Folks out of Redmond have been talking more than normal about the advantages of Microsoft's security and track record. Witness the statements from Microsoft's Chief of Security in this article and Bill Gates himself speaking about security in an interview with the BBC.
With these statements in mind, a reader might assume that Microsoft is responding to vulnerabilities quickly in order to ensure that their customers are protected. One might assume that Microsoft is performing adequate testing and performing due diligence to ensure that old bugs don't pop up again in new versions of software. However, a cursory glance at two Microsoft-related security disclosures in February reveals that, for all of the rhetoric, Microsoft is very slow to respond to critical vulnerabilities. It appears that Microsoft is merely controlling the information rather than controlling the security vulnerabilities and protecting their customers. In addition, old bugs are showing up in new versions of their products.

As released onto the Bugtraq mailing list, both Windows XP Professional with SP2 and Windows Server 2003 are vulnerable to an old, old, old,, and incredibly enough, previously-patched flaw in their TCP stack. The attack, called a LAND attack, causes a DoS condition against the operating systems.

Of course, it's only applicable if XP SP2 isn't running the Windows firewall but that's the case within many (most?) corporate networks today. In addition, Windows Server 2003 is not running with its own firewall rather it's probably hidden behind an external firewall. However, if that server happens to be running a public web server or another TCP-based service on the Internet, it's vulnerable to this attack.

Microsoft was notified 10 days ago about this vulnerability and has done nothing about it, no fix, not even an announcement. Meanwhile, the computers are vulnerable to the first person that can write a shell script to exploit this DoS.

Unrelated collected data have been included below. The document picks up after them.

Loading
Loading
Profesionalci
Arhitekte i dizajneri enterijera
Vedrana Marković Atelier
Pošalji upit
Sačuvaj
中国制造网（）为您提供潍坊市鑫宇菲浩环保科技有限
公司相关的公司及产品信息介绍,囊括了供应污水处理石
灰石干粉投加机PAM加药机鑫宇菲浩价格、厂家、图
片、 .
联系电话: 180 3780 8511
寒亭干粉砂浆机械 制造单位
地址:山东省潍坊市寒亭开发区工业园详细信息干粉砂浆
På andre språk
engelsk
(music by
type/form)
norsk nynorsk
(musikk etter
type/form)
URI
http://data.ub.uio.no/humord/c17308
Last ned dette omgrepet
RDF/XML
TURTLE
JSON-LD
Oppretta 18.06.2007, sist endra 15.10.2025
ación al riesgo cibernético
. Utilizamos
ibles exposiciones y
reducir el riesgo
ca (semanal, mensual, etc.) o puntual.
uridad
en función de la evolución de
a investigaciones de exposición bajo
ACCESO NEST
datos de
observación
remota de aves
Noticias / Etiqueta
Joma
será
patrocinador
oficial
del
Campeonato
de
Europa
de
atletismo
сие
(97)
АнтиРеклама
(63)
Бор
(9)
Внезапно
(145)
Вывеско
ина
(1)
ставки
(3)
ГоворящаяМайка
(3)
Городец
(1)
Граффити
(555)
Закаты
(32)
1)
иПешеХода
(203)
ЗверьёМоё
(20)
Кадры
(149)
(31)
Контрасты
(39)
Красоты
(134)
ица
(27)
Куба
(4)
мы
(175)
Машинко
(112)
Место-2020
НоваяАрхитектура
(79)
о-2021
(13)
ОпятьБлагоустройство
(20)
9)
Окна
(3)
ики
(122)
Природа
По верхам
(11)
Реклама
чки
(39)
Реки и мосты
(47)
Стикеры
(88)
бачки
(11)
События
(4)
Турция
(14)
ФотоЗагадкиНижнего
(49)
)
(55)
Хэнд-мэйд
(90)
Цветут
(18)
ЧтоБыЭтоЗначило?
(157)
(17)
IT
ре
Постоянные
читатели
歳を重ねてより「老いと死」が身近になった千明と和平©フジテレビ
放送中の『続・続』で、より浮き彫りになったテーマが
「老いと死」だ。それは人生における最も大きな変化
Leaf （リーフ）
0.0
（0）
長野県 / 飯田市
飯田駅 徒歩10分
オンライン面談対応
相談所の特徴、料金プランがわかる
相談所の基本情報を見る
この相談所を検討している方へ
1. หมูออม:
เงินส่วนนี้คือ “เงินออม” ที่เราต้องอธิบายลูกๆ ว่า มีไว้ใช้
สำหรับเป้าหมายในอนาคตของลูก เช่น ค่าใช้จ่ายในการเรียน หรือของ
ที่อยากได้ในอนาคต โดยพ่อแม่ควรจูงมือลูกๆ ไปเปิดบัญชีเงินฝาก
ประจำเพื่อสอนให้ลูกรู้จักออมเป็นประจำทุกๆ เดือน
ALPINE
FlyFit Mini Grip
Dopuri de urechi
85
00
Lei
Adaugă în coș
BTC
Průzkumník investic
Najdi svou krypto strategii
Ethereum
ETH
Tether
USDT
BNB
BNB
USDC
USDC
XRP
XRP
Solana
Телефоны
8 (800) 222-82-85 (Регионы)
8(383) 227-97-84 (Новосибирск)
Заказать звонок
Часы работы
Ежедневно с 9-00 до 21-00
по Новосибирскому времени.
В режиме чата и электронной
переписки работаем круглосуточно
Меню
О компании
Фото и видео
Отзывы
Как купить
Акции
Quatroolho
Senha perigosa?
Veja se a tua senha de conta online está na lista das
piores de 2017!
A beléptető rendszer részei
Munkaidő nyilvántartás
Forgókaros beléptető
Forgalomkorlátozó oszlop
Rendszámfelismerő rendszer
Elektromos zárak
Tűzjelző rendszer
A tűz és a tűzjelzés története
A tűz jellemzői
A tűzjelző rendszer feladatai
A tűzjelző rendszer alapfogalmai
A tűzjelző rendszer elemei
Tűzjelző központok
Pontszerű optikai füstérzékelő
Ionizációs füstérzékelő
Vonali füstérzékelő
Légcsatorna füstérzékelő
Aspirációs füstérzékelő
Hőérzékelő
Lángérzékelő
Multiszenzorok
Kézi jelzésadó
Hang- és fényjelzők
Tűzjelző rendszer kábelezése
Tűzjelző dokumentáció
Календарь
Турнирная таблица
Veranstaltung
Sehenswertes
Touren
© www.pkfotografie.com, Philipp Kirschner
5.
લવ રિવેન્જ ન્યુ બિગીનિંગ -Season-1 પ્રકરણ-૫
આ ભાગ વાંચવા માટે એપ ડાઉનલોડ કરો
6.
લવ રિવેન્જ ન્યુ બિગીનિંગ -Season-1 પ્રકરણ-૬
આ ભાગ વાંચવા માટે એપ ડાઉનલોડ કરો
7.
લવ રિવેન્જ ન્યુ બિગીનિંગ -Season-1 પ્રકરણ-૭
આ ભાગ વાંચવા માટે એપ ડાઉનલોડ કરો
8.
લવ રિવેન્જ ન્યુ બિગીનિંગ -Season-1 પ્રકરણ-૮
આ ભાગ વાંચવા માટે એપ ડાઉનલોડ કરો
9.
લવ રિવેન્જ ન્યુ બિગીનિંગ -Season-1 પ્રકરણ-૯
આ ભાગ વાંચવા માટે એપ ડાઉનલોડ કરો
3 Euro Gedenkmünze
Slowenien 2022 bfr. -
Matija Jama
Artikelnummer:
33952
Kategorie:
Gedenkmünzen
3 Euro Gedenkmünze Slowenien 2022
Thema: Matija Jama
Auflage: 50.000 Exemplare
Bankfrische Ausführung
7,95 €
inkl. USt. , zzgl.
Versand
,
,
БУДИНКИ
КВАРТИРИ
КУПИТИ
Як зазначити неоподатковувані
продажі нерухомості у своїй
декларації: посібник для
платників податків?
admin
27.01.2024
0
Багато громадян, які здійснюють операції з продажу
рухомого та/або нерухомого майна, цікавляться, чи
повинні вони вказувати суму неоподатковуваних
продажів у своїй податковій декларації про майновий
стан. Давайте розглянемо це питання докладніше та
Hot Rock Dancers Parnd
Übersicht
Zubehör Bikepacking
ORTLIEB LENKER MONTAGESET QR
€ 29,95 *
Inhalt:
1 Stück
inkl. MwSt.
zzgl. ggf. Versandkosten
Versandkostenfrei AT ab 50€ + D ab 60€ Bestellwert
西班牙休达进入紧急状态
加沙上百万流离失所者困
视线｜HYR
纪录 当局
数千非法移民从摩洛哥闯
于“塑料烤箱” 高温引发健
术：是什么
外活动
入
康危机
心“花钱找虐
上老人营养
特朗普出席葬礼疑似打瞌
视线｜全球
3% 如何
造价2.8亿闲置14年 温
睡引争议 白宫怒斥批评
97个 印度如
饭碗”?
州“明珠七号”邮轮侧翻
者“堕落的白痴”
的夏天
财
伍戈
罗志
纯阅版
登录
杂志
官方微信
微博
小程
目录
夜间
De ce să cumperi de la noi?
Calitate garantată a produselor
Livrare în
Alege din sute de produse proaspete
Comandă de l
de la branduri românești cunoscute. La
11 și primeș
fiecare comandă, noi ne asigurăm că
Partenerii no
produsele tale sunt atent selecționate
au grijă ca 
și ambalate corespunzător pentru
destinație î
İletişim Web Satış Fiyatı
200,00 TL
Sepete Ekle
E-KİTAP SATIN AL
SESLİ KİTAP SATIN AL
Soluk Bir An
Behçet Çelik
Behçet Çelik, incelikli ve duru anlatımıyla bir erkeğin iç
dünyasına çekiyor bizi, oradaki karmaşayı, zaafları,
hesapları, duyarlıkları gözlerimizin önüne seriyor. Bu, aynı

Another critical vulnerability patched last month allows an attacker to craft a URL that, when viewed with Internet Explorer, results in the URL being viewed at the security level of the "Local" zone which has much less protection than other zones in Internet Explorer's protection scheme. More details on this vulnerability are located in this post to the Bugtraq mailing list. While the vulnerability itself isn't of issue here, the length of time until the fix was released is certainly cause for concern. According to the post, Microsoft was informed of the vulnerability on February 16, 2004, over one year ago. It took until September for an initial fix to be released for testing which didn't even fix the problem. Only last month was the patch released to the public.

Microsoft classified this vulnerability as critical but yet sat on the information for nearly a year. The only people who have known about this vulnerability for the last 12 months are Microsoft, the person who disclosed the vulnerability, and any other malicious user anywhere in the world. Microsoft merely controlled the information while leaving the general public at risk of having this critical vulnerability exploited on unwitting user's computers.

The "MSN Messenger PNG Image Parsing Vulnerability" disclosed last month by Core Security is another example of an unacceptable delay in disclosing the vulnerability and providing a fix. Microsoft was originally informed of this critical vulnerability on August 23, 2004 yet a fix wasn't released until February 8, 2005.

Like other vulnerabilities, Microsoft also classified the MSN Messenger vulnerability as critical yet took nearly 6 months to release a fix. While this vulnerability doesn't affect as many users as the Internet Explorer vulnerability it's still important to fix this flaw in a timely manner. Again, the only people to know about the vulnerability are Microsoft, the discoverer, and anyone else in the world who also discovered the vulnerability but didn't report it.

Contrast Microsoft's policy of information control rather than vulnerability control with any given Linux vendor's policy of open information and rapid release of fixes. Many vulnerabilities for Linux systems are fixed the same day that they are disclosed. In addition, Linux vendors frequently fix third-party software packages that can be installed on their systems. That would be akin to Microsoft releasing fixes for software like Winamp or Real Player.

Some might point out that Microsoft's delay in producing patches for these and other vulnerabilities is caused by the sheer complexity of producing patches for their software. Microsoft cannot simply patch the vulnerability and release the patch to the public, much testing needs to be done in order to ensure that the patch doesn't create unforeseen problems with other software.

Testing is a reason for a delay in releasing a patch but it's certainly not Microsoft's reason. How quick we forget the re-release of patches because of "unexpected consequences." I would also hope that any testing performed on a patch doesn't take a year, which was the length of time between the latest Internet Explorer vulnerability report and the patch being released to the public.

If complexity is the reason for the delay in releasing a patch, then Microsoft has indeed learned nothing from its repeated attempts to improve security and it only furthers my point that Microsoft truly does not understand computer security. Complexity is the enemy of security. If the software is sufficiently complex as to cause a months-long delay in fixing a critical vulnerability then it's time to solve the root problem rather than merely and continually treating the symptoms.

It's time for Microsoft to devote more attention to providing timely fixes for its software and less time telling us how good it is at security.